Pour compléter le tout, le créateur a habillé les anciens murs disparates de trois types différents de vigne vierge. Au pied de cette muraille, il a composé un « mixed border » de hautes vivaces et de graminées. Parmi les premières on trouve la gaura de Lindheimer (Gaura lindheimeri), l’eupatoire pourpre (Eupatorium maculatum atropurpureum), le cierge d’argent (Cimicifuga simplex White Pearl), l’hémérocalle (Hemerocallis), l’euphorbe (Euphorbia characias ssp wulfenii). Pour les graminées, Bernard Capelle a sélectionné l’incontournable « herbe à éléphant » (Miscanthus sinensis), le panic érigé (Panicum virgatum) et la molinie bleue (Molinia caerulea). Un chemin en bois, avec éclairage, vient compléter l’ensemble.
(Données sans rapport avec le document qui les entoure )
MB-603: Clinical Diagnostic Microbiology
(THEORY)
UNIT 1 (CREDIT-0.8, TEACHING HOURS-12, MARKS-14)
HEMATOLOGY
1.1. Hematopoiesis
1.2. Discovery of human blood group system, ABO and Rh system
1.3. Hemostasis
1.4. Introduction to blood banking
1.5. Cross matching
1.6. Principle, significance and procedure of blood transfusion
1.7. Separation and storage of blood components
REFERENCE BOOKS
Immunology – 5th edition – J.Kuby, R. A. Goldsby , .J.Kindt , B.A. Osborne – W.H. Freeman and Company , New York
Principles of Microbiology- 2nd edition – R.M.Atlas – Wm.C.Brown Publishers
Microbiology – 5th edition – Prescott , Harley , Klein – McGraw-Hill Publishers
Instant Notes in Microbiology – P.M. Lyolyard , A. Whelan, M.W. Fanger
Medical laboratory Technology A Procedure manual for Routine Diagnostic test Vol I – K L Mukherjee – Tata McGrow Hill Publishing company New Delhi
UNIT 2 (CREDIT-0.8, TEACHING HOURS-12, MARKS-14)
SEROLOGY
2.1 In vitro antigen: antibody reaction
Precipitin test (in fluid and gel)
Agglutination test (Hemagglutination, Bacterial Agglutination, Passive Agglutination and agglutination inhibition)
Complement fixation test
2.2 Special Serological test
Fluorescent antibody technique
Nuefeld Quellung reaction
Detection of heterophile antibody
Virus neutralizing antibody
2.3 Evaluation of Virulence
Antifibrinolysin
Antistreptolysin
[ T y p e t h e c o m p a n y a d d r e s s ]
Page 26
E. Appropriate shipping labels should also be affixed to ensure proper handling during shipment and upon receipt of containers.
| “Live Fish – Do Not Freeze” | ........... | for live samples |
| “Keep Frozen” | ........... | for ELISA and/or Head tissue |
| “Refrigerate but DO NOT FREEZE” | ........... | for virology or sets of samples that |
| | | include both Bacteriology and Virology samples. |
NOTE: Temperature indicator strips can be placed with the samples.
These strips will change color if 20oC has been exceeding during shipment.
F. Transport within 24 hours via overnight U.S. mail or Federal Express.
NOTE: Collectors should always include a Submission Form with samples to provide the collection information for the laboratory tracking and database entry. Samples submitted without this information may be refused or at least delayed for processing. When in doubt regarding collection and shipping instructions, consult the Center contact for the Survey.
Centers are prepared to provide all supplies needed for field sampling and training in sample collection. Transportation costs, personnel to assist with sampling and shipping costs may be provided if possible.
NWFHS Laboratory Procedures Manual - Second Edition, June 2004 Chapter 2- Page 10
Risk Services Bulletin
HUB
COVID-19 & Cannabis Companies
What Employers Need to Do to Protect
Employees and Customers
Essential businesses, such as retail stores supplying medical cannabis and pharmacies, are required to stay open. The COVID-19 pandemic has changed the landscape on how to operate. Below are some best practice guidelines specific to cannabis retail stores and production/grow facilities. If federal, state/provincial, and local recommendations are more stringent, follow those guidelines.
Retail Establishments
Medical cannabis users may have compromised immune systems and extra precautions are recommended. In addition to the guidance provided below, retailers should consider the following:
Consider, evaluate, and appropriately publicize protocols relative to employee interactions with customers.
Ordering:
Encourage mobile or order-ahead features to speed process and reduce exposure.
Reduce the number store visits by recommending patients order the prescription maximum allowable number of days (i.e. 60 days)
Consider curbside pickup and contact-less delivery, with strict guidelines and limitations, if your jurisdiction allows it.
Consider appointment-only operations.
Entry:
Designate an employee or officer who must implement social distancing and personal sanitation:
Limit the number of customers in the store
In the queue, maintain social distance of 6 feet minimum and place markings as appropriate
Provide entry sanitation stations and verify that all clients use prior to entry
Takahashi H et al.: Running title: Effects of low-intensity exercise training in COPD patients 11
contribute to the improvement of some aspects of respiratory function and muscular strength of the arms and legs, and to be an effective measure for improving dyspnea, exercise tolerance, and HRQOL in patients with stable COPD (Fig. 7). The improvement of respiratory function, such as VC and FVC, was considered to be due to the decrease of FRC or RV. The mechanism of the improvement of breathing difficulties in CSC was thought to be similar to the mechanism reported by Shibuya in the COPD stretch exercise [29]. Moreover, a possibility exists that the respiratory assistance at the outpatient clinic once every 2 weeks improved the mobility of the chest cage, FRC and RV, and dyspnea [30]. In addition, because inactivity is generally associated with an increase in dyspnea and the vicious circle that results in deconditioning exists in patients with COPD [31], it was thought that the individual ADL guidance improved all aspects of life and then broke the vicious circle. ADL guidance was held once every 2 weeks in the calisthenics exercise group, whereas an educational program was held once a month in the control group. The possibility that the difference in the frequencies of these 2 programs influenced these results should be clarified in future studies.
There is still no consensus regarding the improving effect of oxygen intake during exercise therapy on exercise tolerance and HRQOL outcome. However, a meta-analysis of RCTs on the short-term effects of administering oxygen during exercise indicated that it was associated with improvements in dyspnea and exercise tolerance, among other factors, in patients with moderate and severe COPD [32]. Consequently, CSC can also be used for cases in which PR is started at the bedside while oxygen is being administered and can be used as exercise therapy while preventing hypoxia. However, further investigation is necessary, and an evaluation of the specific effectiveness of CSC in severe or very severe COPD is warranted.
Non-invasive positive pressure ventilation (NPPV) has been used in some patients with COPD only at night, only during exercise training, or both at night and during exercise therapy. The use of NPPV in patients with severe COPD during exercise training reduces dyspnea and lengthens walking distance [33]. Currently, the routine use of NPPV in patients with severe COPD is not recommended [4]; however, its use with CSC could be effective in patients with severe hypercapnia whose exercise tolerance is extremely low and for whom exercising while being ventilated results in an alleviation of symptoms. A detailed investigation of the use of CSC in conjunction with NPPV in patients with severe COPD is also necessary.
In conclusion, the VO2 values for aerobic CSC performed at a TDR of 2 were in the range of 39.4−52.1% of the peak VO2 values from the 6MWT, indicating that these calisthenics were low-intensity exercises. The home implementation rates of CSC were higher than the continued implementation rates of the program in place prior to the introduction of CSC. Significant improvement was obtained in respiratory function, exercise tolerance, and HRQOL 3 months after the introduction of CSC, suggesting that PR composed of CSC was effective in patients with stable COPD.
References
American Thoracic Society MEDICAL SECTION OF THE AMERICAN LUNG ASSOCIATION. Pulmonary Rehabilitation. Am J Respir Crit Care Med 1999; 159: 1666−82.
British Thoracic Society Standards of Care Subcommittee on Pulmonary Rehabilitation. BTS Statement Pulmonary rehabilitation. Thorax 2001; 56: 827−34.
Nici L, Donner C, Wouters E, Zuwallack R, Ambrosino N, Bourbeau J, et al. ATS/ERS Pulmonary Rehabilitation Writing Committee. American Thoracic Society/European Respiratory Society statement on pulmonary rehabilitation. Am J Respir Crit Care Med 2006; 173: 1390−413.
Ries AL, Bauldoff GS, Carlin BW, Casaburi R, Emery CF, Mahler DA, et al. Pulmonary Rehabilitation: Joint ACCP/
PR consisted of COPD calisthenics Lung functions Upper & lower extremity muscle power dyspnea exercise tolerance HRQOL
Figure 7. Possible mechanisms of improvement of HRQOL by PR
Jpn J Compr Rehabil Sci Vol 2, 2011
S’ils sont encore peu courants en Belgique, les aménagements comme celui-ci font l’objet de nombreuses recherches et applications en Allemagne ou aux Etats-Unis. « C’est le troisième de cette importance que je réalise à Bruxelles, note le paysagiste. Et je travaille actuellement sur 4 500 m2 en plein centre d’Anvers. » Selon l’adage « qui peut le plus peut le moins », les technologies qui sont développées pour le besoin des projets urbains sont bien entendu applicables à plus petite échelle, de préférence sur des couvertures plates ou à faible pente. De quoi ouvrir de nouveaux horizons pour tous les amateurs de nature en ville.